Chomping at the Bit? You Bet!

They’ll be off and racing again at Hawthorne when the meet restarts this weekend. (Four Footed Fotos)

They’ll be off and racing again at Hawthorne when the meet restarts this weekend. (Four Footed Fotos)

By Mike Paradise

“Chomping at the Bit” not only is a good description of our industry’s horses that have gone two and a half months since they competed, it also pretty much depicts the people who train, drive, and care for them.

And you can probably add the Chicago circuit players who enjoy wagering on Hawthorne races.

When the Hawthorne meet at long last resumes this weekend, without spectators, it’ll be 82 lengthy days since a race was contested over the big mile track. The local temperature was 38 degrees (six degrees above freezing) that mid-March evening. Tomorrow we’ll return to racing with a temperature more than double that.

Better Late than Never: Hawthorne’s Late Closer series events will get under way the first weekend back since the Covid-19 Pandemic put a halt to racing and most everything else in our state. Four Late Closer events will be sprinkle throughout the June 6th Saturday program and five more on the Sunday card

Originally scheduled in May, the Late Closers’ will consist of two legs, this week and the next, with the highest point earners in those two meetings moving on to their respective finals on either Saturday, June 20th or Sunday, June 21st.

Significant Change: Losing the entire month of May to the Covid-19 lockdown necessitated a major revision to the meet’s ICF stakes schedule. The first legs of the three-year-old Night of Champions series had to be moved to next weekend (June 13th and June 14th) from their original May 22nd and May 23rd dates.

The Cardinal and Violet pacing and trotting sophomore events that were to go the last weekend of May will instead be raced on June 20th and June 21st.

Since the second round of the three-year-old ICF stake series is on June 26th and June 27th, it causes those Illinois-bred stakes bound horses to compete three consecutive weekends in added-money events. The same second season horses that race this weekend would have a stretch of four weekends of competition in a row.

Tremendous Enough: Of the 22 qualifiers raced Monday afternoon and into the evening at Hawthorne the fastest winner was a 1:53.4 clocking by the Clause Gendreau trained pacer Tremendous Play. The six-year-old gelding was driven in front-end fashion by Juan Franco while prepping for his Hawthorne debut. Tremendous Plays spent much of his racing career at Yonkers, mostly in conditioned paces under the care of Richard Banca. The Shadow Play pacer has a mark of 1:52.4 on the New York half-mile oval.

Notable Qualifier: While it was only a qualifier Monday’s eleventh race between Hawthorne Open winners Fox Valley Gemini and Castle Flight was noteworthy since the two talented pacers figure to tangle a number of more times at the meet in the top overnight event.

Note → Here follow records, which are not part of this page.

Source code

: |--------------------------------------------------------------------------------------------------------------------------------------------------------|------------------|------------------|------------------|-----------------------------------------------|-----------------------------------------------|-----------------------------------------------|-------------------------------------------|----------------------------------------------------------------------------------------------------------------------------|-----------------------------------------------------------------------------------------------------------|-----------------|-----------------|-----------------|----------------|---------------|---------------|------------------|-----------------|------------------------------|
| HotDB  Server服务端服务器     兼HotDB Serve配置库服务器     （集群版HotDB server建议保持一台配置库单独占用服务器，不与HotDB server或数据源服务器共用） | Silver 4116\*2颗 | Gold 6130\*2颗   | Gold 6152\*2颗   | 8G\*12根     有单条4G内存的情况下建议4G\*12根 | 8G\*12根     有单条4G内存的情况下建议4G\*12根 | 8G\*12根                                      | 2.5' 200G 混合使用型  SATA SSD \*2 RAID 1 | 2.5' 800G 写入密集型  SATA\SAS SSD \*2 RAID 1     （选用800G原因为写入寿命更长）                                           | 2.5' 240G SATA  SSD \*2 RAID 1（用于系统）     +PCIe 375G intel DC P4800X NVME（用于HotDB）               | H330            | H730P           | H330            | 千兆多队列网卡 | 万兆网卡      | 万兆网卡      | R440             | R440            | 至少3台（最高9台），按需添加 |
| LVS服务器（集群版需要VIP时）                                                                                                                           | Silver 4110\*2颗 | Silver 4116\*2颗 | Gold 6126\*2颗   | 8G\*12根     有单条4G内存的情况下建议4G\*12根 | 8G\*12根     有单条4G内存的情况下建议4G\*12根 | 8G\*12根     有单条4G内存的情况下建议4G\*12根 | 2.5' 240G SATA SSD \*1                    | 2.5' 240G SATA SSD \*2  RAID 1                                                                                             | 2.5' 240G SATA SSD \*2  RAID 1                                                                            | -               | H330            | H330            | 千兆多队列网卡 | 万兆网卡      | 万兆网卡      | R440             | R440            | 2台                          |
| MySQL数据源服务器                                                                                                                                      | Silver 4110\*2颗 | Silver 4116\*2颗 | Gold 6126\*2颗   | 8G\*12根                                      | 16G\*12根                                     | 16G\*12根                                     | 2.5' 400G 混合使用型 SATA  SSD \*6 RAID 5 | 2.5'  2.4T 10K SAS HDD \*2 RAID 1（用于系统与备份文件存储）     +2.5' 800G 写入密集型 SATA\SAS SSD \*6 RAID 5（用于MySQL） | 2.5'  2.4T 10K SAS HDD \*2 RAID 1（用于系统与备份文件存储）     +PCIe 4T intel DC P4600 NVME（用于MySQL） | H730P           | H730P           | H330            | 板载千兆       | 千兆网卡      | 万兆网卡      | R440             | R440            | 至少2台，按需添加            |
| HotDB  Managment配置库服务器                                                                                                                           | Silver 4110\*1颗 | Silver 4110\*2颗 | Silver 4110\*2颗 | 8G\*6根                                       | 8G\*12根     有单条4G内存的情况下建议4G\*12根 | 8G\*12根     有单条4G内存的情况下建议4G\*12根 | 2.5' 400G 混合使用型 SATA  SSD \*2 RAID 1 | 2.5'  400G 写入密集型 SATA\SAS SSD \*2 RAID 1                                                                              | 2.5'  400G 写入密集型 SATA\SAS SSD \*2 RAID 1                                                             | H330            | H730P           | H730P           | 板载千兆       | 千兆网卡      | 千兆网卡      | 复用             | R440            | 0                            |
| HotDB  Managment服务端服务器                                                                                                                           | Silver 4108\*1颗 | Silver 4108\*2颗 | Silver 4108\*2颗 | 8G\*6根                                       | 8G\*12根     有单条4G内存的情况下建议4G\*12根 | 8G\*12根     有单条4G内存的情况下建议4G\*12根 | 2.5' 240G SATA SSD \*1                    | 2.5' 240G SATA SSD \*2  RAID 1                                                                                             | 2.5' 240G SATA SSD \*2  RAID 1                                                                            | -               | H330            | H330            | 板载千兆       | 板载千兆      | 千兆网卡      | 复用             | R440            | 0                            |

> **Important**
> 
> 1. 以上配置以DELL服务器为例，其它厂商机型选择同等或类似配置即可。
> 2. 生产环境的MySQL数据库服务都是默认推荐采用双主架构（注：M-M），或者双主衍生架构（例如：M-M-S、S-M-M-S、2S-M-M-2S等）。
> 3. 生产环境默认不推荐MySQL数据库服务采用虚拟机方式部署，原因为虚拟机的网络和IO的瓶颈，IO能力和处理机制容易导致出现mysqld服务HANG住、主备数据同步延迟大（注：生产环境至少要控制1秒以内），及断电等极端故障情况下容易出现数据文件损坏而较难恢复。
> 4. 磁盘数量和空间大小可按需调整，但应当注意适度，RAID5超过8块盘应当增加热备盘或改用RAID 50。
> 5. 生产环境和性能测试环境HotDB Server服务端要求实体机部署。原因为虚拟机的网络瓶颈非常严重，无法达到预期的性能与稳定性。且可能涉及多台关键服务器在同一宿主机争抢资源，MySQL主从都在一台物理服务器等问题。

Fox Valley Gemini (Casey Leonard) saved his best for last, pacing a quick 26.3 last quarter at the end of a 1:55 flat mile, outdoing his rival by almost two lengths. Castle Flight (Kyle Wilfong), who does his best on the front, raced in the two-hole behind the pace-setting Bold And Brassy, and had the lead in the stretch before giving way to the pride of the Terry Leonard Stable.

Too bad the top Open Pace isn’t among the 26 races on the Saturday and Sunday cards, so we’ll have to wait at least another week for the first Fox Valley Gemini-Castle Flight match-up since they last tangled all the way back on March 8th.

Juveniles Debut: The first crop of this year’s ICF freshmen to compete in the state came about on Tuesday’s Springfield Preview at the State Fair Grounds with the first four events of the 17 race card. The most impressive winner was Larry Price’s BC’s Tufftiger debuting with a 2:01.2 mile (27.4 last quarter) with Cordarius Stewart driving. The homebred Walker Place gelding, trained by Roshun Trigg, was almost four lengths the best.